Hielscher ultrasonic devices, such as the UP400St or the UIP1000hdT come with a PT100 temperature probe (included). The ultrasonic generator monitors the actual liquid temperature continuously and protocols the temperature to an Excel-compatible CSV-file on an SD card (included). You can set the generator to pause the cavitation erosion testing should the liquid temperature deviate too much from your set-point, e.g. due to insufficient cooling capacity. The generator can resume the sonication automatically when the liquid reached the specified temperature again.

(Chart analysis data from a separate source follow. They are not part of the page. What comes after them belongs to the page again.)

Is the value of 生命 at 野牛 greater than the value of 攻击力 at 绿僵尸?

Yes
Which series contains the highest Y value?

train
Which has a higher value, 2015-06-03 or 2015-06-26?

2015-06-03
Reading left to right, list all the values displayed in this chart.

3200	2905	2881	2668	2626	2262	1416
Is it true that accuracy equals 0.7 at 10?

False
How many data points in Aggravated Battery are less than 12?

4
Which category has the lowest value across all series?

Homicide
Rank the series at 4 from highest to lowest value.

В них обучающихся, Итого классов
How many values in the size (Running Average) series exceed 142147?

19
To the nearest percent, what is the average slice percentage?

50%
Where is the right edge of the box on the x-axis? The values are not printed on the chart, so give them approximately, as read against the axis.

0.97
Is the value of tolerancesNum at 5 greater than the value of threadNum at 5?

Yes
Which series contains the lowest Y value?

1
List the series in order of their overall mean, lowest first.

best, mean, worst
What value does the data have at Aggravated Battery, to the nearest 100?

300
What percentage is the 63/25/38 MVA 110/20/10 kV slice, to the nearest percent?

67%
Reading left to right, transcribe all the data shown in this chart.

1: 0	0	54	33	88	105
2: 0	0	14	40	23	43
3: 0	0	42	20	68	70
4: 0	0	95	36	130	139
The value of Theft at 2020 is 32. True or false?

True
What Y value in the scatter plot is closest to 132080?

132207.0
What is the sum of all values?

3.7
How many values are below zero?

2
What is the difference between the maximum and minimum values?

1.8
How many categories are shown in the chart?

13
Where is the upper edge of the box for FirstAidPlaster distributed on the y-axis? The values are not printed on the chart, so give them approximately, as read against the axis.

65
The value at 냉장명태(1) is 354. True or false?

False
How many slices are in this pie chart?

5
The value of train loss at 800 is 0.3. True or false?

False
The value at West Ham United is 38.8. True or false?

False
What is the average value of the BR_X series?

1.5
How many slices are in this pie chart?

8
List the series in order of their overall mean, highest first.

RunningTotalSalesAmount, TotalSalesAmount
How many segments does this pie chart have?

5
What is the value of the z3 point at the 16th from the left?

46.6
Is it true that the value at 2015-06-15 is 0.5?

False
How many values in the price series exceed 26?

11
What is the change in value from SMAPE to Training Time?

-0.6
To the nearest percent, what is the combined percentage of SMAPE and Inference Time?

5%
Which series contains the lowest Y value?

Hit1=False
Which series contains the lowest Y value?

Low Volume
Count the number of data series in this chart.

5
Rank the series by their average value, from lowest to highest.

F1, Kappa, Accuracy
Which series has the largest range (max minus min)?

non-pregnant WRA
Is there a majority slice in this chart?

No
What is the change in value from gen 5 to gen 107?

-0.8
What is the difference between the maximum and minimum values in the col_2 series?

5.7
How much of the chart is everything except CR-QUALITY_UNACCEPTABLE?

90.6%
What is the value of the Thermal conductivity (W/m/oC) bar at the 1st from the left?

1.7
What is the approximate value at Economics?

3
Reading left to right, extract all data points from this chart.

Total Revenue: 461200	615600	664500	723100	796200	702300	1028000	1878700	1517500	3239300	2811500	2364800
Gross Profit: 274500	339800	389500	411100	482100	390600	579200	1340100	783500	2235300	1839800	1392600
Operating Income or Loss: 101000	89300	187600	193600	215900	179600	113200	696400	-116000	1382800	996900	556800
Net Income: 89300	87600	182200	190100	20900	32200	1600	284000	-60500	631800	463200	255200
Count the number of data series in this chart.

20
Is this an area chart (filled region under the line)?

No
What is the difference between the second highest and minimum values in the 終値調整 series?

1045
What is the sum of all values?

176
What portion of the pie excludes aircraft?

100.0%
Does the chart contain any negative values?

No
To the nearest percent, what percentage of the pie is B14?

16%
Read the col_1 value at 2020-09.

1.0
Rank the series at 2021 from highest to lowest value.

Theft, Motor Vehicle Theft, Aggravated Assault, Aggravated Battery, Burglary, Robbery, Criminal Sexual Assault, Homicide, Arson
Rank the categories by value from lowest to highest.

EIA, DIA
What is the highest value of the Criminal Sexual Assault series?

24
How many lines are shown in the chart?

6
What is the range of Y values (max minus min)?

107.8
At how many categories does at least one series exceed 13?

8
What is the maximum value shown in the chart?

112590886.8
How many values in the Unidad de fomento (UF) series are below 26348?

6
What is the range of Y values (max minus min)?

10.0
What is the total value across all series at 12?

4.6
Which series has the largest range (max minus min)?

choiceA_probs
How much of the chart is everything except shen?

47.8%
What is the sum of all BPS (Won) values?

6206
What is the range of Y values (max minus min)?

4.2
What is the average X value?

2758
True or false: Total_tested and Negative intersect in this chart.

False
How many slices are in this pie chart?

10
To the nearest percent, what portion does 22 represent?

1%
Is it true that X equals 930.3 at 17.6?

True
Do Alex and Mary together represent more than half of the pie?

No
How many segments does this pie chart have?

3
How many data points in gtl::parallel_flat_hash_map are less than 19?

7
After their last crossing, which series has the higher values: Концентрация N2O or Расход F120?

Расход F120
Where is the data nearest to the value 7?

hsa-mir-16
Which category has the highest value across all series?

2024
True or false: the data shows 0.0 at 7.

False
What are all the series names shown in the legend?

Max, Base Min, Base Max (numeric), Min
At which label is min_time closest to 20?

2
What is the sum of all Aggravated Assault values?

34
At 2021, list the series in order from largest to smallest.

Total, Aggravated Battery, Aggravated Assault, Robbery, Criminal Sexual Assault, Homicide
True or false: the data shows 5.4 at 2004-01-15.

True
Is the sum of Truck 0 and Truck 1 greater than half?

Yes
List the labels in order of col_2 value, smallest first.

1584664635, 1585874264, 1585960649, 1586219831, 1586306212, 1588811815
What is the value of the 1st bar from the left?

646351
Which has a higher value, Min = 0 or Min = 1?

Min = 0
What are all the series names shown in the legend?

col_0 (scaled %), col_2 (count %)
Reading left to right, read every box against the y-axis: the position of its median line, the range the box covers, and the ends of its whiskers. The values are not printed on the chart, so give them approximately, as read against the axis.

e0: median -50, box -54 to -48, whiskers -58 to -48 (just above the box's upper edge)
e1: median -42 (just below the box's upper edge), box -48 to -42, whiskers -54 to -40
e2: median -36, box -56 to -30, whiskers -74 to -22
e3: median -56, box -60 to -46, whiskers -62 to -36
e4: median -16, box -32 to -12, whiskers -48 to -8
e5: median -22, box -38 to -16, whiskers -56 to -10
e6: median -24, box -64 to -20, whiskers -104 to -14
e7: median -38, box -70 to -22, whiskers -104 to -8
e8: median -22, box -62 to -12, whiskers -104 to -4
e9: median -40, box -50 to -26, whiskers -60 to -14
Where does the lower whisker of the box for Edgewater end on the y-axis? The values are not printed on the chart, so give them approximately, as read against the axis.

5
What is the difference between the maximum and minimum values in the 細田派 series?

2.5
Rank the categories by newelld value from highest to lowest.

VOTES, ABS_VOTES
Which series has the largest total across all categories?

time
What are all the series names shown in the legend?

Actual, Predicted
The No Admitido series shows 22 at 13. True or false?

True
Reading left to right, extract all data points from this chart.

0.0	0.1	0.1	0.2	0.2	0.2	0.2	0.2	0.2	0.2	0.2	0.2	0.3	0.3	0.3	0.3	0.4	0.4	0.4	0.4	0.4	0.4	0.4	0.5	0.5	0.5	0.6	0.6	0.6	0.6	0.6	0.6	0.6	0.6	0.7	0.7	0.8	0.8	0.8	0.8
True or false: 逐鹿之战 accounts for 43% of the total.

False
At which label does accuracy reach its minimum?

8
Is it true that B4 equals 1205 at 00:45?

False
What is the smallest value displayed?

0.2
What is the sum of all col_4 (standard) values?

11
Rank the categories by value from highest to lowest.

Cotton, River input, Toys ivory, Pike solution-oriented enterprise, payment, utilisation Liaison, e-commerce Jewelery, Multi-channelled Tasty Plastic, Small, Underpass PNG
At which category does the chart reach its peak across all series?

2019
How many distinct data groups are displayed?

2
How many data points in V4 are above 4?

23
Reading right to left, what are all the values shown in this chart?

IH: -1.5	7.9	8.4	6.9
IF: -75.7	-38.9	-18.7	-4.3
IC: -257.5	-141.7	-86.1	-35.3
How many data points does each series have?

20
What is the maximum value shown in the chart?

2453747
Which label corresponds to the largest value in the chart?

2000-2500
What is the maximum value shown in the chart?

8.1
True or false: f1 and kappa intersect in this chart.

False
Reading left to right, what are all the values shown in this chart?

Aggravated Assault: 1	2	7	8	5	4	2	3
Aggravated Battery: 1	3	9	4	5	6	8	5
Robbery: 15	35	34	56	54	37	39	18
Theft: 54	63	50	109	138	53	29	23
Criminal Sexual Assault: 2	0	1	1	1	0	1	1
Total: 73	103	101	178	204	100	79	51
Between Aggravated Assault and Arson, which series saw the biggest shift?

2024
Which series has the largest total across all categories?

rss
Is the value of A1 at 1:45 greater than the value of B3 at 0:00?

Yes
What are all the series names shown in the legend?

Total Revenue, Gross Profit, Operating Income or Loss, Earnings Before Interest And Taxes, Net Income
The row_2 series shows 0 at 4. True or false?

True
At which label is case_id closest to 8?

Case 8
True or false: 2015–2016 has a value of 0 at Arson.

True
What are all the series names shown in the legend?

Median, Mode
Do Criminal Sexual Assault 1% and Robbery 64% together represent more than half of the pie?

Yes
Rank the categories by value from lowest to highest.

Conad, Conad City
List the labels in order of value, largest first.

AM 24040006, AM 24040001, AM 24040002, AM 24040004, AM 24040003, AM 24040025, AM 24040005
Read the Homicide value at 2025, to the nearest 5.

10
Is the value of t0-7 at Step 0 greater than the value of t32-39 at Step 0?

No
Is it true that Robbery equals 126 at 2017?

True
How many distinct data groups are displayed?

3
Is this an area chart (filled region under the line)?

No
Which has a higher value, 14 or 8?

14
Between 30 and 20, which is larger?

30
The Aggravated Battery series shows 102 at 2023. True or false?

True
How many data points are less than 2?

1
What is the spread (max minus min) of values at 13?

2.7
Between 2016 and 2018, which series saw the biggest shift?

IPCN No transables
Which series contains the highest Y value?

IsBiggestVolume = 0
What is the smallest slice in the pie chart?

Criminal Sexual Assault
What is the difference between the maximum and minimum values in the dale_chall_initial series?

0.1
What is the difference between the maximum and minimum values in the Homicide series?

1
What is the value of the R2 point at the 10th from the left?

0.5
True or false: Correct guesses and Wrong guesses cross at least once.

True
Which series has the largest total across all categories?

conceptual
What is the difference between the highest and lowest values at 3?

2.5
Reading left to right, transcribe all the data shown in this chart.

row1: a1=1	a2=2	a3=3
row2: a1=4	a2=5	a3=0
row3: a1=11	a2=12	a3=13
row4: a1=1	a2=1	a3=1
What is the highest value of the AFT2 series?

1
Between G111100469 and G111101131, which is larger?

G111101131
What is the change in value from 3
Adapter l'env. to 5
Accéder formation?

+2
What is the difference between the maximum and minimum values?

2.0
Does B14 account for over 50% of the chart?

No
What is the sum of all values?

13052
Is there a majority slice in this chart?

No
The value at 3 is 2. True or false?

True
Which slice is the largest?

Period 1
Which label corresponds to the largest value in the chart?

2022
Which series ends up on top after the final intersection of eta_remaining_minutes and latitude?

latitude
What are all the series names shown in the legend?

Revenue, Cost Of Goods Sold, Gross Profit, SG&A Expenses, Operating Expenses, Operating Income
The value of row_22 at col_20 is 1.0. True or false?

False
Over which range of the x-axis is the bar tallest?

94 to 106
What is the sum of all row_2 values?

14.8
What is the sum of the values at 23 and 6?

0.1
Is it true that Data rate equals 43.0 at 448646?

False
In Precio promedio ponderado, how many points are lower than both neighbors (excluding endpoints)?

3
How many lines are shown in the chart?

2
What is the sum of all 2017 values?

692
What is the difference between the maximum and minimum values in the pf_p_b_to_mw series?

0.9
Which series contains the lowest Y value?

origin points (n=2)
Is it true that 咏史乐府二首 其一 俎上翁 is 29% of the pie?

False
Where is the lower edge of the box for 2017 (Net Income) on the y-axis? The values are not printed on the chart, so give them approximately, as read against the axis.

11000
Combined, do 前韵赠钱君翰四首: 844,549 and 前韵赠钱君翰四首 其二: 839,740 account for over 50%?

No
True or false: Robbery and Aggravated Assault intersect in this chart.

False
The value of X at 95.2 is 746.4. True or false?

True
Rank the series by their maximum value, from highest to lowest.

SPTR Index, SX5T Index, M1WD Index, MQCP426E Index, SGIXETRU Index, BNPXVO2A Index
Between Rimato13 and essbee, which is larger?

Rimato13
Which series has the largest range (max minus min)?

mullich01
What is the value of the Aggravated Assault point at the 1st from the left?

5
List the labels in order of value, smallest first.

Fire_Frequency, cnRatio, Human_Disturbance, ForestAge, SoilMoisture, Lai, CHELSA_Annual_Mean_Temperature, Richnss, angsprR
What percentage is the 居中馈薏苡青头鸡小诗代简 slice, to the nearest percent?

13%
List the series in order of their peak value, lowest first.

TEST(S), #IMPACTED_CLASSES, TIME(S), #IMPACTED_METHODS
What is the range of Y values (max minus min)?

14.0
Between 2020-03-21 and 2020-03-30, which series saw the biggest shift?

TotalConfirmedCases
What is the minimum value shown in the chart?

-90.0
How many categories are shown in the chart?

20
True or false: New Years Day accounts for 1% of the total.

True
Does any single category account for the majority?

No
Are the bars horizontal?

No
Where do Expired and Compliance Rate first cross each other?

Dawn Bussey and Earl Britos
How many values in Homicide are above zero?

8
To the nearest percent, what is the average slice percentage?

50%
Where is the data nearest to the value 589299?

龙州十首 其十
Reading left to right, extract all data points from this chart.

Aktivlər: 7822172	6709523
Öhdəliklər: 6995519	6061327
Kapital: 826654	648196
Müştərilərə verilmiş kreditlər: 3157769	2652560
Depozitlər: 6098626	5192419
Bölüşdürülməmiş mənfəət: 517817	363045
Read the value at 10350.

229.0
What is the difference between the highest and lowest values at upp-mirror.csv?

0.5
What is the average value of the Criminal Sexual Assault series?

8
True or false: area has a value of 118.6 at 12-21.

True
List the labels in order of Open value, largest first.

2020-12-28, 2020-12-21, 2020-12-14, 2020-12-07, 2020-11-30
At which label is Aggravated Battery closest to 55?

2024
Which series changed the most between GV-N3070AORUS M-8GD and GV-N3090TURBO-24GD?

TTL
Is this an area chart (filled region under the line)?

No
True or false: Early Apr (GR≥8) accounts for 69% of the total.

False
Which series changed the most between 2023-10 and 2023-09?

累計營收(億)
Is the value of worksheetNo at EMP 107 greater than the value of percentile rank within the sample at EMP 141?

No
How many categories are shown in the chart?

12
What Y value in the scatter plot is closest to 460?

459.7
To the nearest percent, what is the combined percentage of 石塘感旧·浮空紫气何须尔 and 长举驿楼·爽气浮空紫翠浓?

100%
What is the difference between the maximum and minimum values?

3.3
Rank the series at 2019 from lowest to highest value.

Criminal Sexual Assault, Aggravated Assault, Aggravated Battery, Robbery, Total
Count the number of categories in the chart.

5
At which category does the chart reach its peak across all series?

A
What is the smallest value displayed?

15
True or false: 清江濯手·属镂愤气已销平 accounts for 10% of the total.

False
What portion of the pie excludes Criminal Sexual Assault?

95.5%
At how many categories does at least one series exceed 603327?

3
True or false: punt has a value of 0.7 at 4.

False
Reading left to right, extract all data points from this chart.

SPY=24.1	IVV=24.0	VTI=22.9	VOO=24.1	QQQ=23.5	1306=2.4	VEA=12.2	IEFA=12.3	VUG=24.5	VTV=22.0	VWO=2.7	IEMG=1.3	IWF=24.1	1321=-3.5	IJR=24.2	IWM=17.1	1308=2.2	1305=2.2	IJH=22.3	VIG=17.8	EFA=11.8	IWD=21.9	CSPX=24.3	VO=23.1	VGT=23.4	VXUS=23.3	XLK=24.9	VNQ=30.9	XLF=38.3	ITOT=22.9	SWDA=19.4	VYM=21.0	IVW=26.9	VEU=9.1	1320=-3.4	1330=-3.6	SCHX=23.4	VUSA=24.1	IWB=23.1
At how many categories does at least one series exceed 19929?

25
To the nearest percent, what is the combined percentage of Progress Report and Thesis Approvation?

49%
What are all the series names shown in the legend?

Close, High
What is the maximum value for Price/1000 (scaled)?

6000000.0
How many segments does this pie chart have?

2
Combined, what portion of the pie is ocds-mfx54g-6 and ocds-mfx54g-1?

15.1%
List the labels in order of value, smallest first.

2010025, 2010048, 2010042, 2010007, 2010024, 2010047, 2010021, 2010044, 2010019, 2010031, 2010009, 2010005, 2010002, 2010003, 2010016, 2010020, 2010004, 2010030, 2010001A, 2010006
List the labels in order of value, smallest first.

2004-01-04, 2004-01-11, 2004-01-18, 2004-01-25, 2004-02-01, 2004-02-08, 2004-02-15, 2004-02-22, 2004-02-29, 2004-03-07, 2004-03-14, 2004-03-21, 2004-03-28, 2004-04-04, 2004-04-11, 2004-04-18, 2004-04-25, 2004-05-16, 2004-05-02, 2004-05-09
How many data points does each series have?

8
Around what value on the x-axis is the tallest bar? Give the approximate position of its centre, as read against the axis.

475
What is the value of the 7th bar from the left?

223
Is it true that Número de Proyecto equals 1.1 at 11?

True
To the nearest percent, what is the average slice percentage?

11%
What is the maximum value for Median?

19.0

In general cavitation erosion testing uses water, such as distilled water. Different liquids show different cavitation characteristics. If water is corrosive to your material, you may want to test alternative liquids, such as low viscosity silicone oils or organic solvents in order to eliminate or reduce the corrosive factor. Alternatively, you can make the liquid more corrosive, e.g. by changing the pH or more abrasive by adding abrasive particles. You can use cavitation erosion testing to evaluate the erosiveness and corrosiveness of liquids, such as drilling muds or to evaluate the effectiveness of corrosion or erosion inhibitors.
When you manufacture a part or a specimen, CNC machining, grinding or polishing cause damages to the grain structure near to the material surface. This reduces the erosion resistance.
Very often erosion and corrosion happen at the same time. Water, such as distilled, demineralized or de-ionized water can be corrosive to many materials. Ultrasonic cavitation promotes corrosion. Passivation layers, e.g. at anodized aluminium will increase resistance of a material surface to erosion and corrosion.
What Limitations does Cavitation Erosion Testing Have?
Some elastomers may require very intense cavitation exposure to show any cavitation erosion at all. In this case, sonication without a pressurized cell may not show any measurable effect.